» Data section:
%%
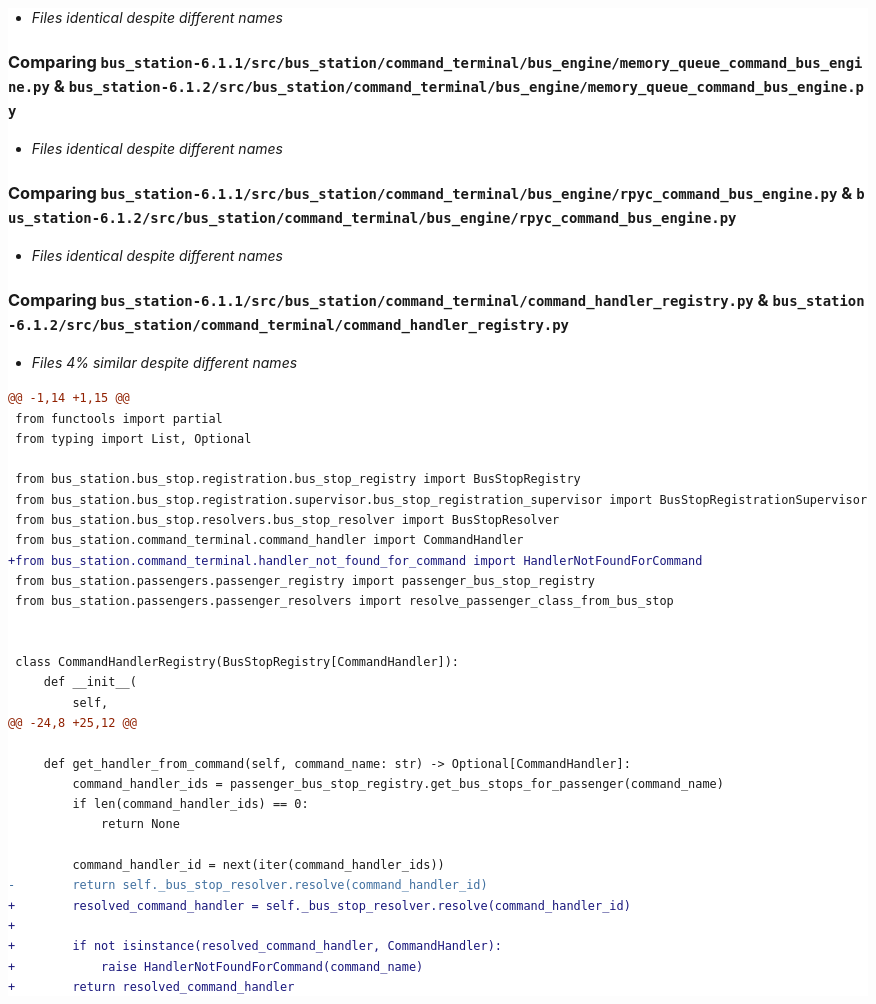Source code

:  * *Files identical despite different names*

### Comparing `bus_station-6.1.1/src/bus_station/command_terminal/bus_engine/memory_queue_command_bus_engine.py` & `bus_station-6.1.2/src/bus_station/command_terminal/bus_engine/memory_queue_command_bus_engine.py`

 * *Files identical despite different names*

### Comparing `bus_station-6.1.1/src/bus_station/command_terminal/bus_engine/rpyc_command_bus_engine.py` & `bus_station-6.1.2/src/bus_station/command_terminal/bus_engine/rpyc_command_bus_engine.py`

 * *Files identical despite different names*

### Comparing `bus_station-6.1.1/src/bus_station/command_terminal/command_handler_registry.py` & `bus_station-6.1.2/src/bus_station/command_terminal/command_handler_registry.py`

 * *Files 4% similar despite different names*

```diff
@@ -1,14 +1,15 @@
 from functools import partial
 from typing import List, Optional
 
 from bus_station.bus_stop.registration.bus_stop_registry import BusStopRegistry
 from bus_station.bus_stop.registration.supervisor.bus_stop_registration_supervisor import BusStopRegistrationSupervisor
 from bus_station.bus_stop.resolvers.bus_stop_resolver import BusStopResolver
 from bus_station.command_terminal.command_handler import CommandHandler
+from bus_station.command_terminal.handler_not_found_for_command import HandlerNotFoundForCommand
 from bus_station.passengers.passenger_registry import passenger_bus_stop_registry
 from bus_station.passengers.passenger_resolvers import resolve_passenger_class_from_bus_stop
 
 
 class CommandHandlerRegistry(BusStopRegistry[CommandHandler]):
     def __init__(
         self,
@@ -24,8 +25,12 @@
 
     def get_handler_from_command(self, command_name: str) -> Optional[CommandHandler]:
         command_handler_ids = passenger_bus_stop_registry.get_bus_stops_for_passenger(command_name)
         if len(command_handler_ids) == 0:
             return None
 
         command_handler_id = next(iter(command_handler_ids))
-        return self._bus_stop_resolver.resolve(command_handler_id)
+        resolved_command_handler = self._bus_stop_resolver.resolve(command_handler_id)
+
+        if not isinstance(resolved_command_handler, CommandHandler):
+            raise HandlerNotFoundForCommand(command_name)
+        return resolved_command_handler
```
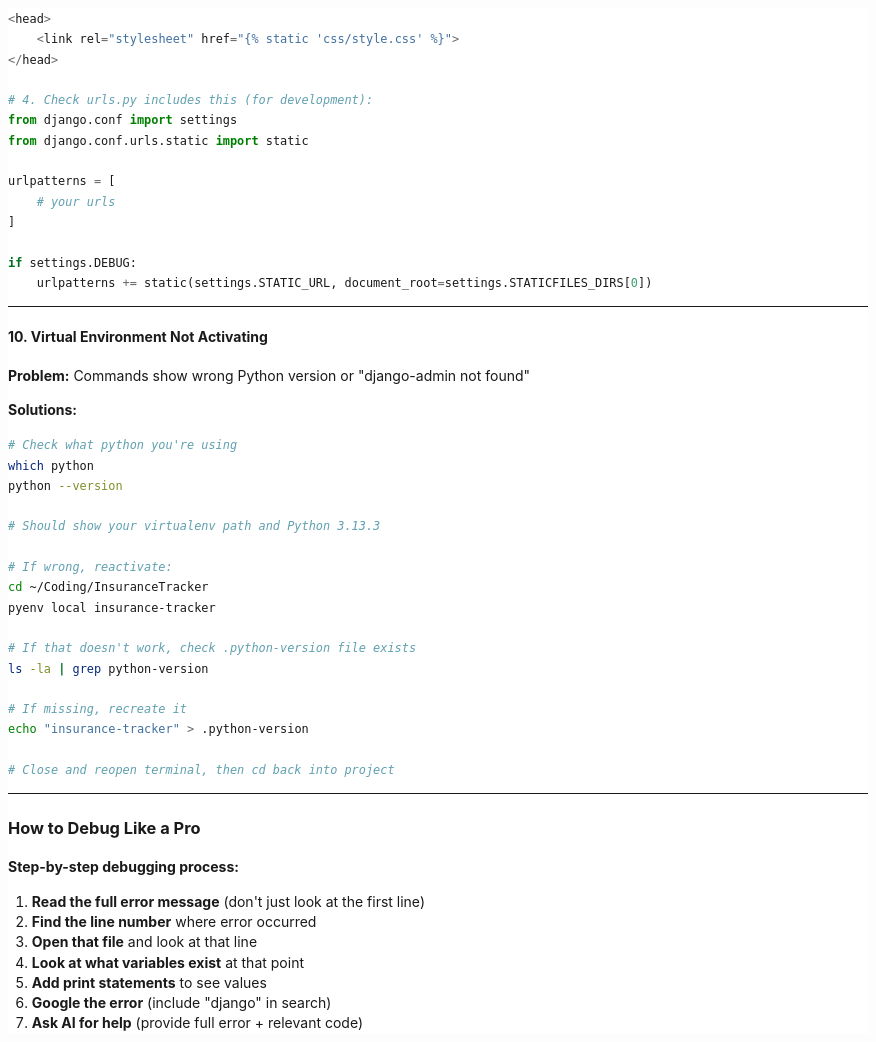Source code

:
 ```python
<head>
    <link rel="stylesheet" href="{% static 'css/style.css' %}">
</head>

# 4. Check urls.py includes this (for development):
from django.conf import settings
from django.conf.urls.static import static

urlpatterns = [
    # your urls
]

if settings.DEBUG:
    urlpatterns += static(settings.STATIC_URL, document_root=settings.STATICFILES_DIRS[0])
```

---

#### 10. **Virtual Environment Not Activating**

**Problem:** Commands show wrong Python version or "django-admin not found"

**Solutions:**
```bash
# Check what python you're using
which python
python --version

# Should show your virtualenv path and Python 3.13.3

# If wrong, reactivate:
cd ~/Coding/InsuranceTracker
pyenv local insurance-tracker

# If that doesn't work, check .python-version file exists
ls -la | grep python-version

# If missing, recreate it
echo "insurance-tracker" > .python-version

# Close and reopen terminal, then cd back into project
```

---

### How to Debug Like a Pro

**Step-by-step debugging process:**

1. **Read the full error message** (don't just look at the first line)
2. **Find the line number** where error occurred
3. **Open that file** and look at that line
4. **Look at what variables exist** at that point
5. **Add print statements** to see values
6. **Google the error** (include "django" in search)
7. **Ask AI for help** (provide full error + relevant code)
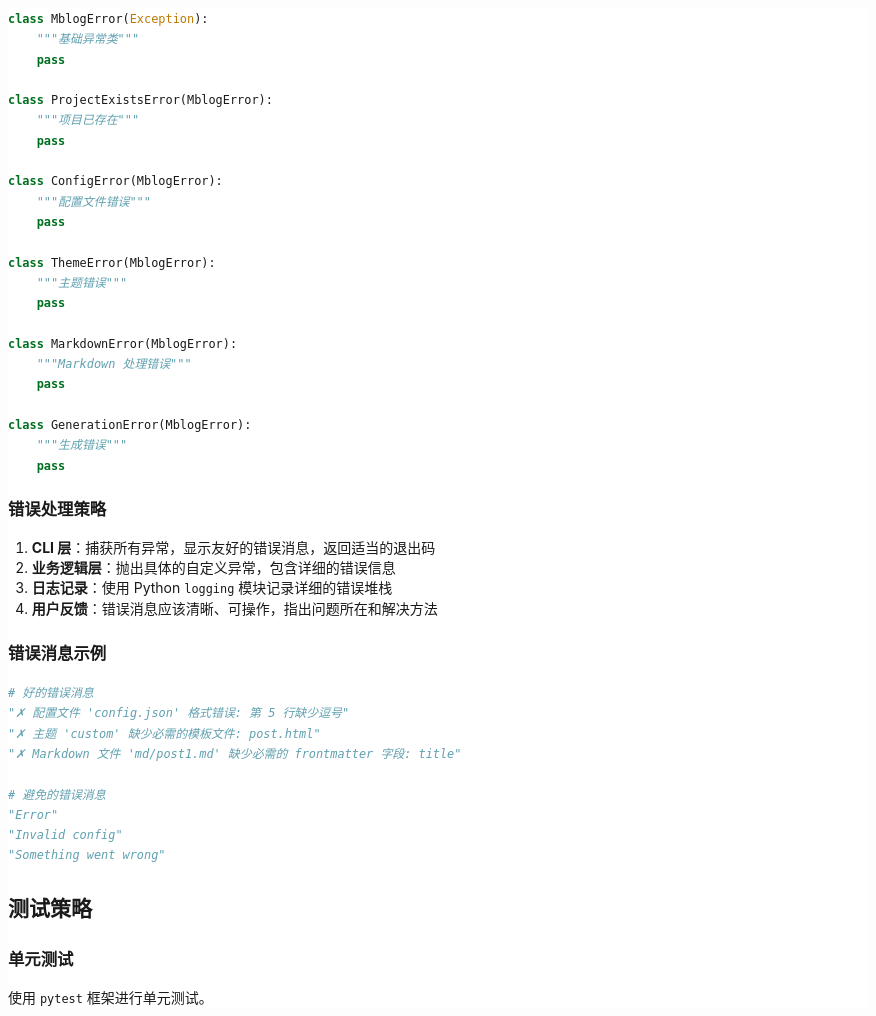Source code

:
 ```python
class MblogError(Exception):
    """基础异常类"""
    pass

class ProjectExistsError(MblogError):
    """项目已存在"""
    pass

class ConfigError(MblogError):
    """配置文件错误"""
    pass

class ThemeError(MblogError):
    """主题错误"""
    pass

class MarkdownError(MblogError):
    """Markdown 处理错误"""
    pass

class GenerationError(MblogError):
    """生成错误"""
    pass
```

### 错误处理策略

1. **CLI 层**：捕获所有异常，显示友好的错误消息，返回适当的退出码
2. **业务逻辑层**：抛出具体的自定义异常，包含详细的错误信息
3. **日志记录**：使用 Python `logging` 模块记录详细的错误堆栈
4. **用户反馈**：错误消息应该清晰、可操作，指出问题所在和解决方法

### 错误消息示例

```python
# 好的错误消息
"✗ 配置文件 'config.json' 格式错误: 第 5 行缺少逗号"
"✗ 主题 'custom' 缺少必需的模板文件: post.html"
"✗ Markdown 文件 'md/post1.md' 缺少必需的 frontmatter 字段: title"

# 避免的错误消息
"Error"
"Invalid config"
"Something went wrong"
```

## 测试策略

### 单元测试

使用 `pytest` 框架进行单元测试。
%%
» Task directions: Pictures are to be excluded; all other material must be transcribed exactly.

» Solution for this problem:
Source code

:  * *Files identical despite different names*

### Comparing `bus_station-6.1.1/src/bus_station/command_terminal/bus_engine/memory_queue_command_bus_engine.py` & `bus_station-6.1.2/src/bus_station/command_terminal/bus_engine/memory_queue_command_bus_engine.py`

 * *Files identical despite different names*

### Comparing `bus_station-6.1.1/src/bus_station/command_terminal/bus_engine/rpyc_command_bus_engine.py` & `bus_station-6.1.2/src/bus_station/command_terminal/bus_engine/rpyc_command_bus_engine.py`

 * *Files identical despite different names*

### Comparing `bus_station-6.1.1/src/bus_station/command_terminal/command_handler_registry.py` & `bus_station-6.1.2/src/bus_station/command_terminal/command_handler_registry.py`

 * *Files 4% similar despite different names*

```diff
@@ -1,14 +1,15 @@
 from functools import partial
 from typing import List, Optional
 
 from bus_station.bus_stop.registration.bus_stop_registry import BusStopRegistry
 from bus_station.bus_stop.registration.supervisor.bus_stop_registration_supervisor import BusStopRegistrationSupervisor
 from bus_station.bus_stop.resolvers.bus_stop_resolver import BusStopResolver
 from bus_station.command_terminal.command_handler import CommandHandler
+from bus_station.command_terminal.handler_not_found_for_command import HandlerNotFoundForCommand
 from bus_station.passengers.passenger_registry import passenger_bus_stop_registry
 from bus_station.passengers.passenger_resolvers import resolve_passenger_class_from_bus_stop
 
 
 class CommandHandlerRegistry(BusStopRegistry[CommandHandler]):
     def __init__(
         self,
@@ -24,8 +25,12 @@
 
     def get_handler_from_command(self, command_name: str) -> Optional[CommandHandler]:
         command_handler_ids = passenger_bus_stop_registry.get_bus_stops_for_passenger(command_name)
         if len(command_handler_ids) == 0:
             return None
 
         command_handler_id = next(iter(command_handler_ids))
-        return self._bus_stop_resolver.resolve(command_handler_id)
+        resolved_command_handler = self._bus_stop_resolver.resolve(command_handler_id)
+
+        if not isinstance(resolved_command_handler, CommandHandler):
+            raise HandlerNotFoundForCommand(command_name)
+        return resolved_command_handler
```
Source code

:
 ```python
<head>
    <link rel="stylesheet" href="{% static 'css/style.css' %}">
</head>

# 4. Check urls.py includes this (for development):
from django.conf import settings
from django.conf.urls.static import static

urlpatterns = [
    # your urls
]

if settings.DEBUG:
    urlpatterns += static(settings.STATIC_URL, document_root=settings.STATICFILES_DIRS[0])
```

---

#### 10. **Virtual Environment Not Activating**

**Problem:** Commands show wrong Python version or "django-admin not found"

**Solutions:**
```bash
# Check what python you're using
which python
python --version

# Should show your virtualenv path and Python 3.13.3

# If wrong, reactivate:
cd ~/Coding/InsuranceTracker
pyenv local insurance-tracker

# If that doesn't work, check .python-version file exists
ls -la | grep python-version

# If missing, recreate it
echo "insurance-tracker" > .python-version

# Close and reopen terminal, then cd back into project
```

---

### How to Debug Like a Pro

**Step-by-step debugging process:**

1. **Read the full error message** (don't just look at the first line)
2. **Find the line number** where error occurred
3. **Open that file** and look at that line
4. **Look at what variables exist** at that point
5. **Add print statements** to see values
6. **Google the error** (include "django" in search)
7. **Ask AI for help** (provide full error + relevant code)
Source code

:
 ```python
class MblogError(Exception):
    """基础异常类"""
    pass

class ProjectExistsError(MblogError):
    """项目已存在"""
    pass

class ConfigError(MblogError):
    """配置文件错误"""
    pass

class ThemeError(MblogError):
    """主题错误"""
    pass

class MarkdownError(MblogError):
    """Markdown 处理错误"""
    pass

class GenerationError(MblogError):
    """生成错误"""
    pass
```

### 错误处理策略

1. **CLI 层**：捕获所有异常，显示友好的错误消息，返回适当的退出码
2. **业务逻辑层**：抛出具体的自定义异常，包含详细的错误信息
3. **日志记录**：使用 Python `logging` 模块记录详细的错误堆栈
4. **用户反馈**：错误消息应该清晰、可操作，指出问题所在和解决方法

### 错误消息示例

```python
# 好的错误消息
"✗ 配置文件 'config.json' 格式错误: 第 5 行缺少逗号"
"✗ 主题 'custom' 缺少必需的模板文件: post.html"
"✗ Markdown 文件 'md/post1.md' 缺少必需的 frontmatter 字段: title"

# 避免的错误消息
"Error"
"Invalid config"
"Something went wrong"
```

## 测试策略

### 单元测试

使用 `pytest` 框架进行单元测试。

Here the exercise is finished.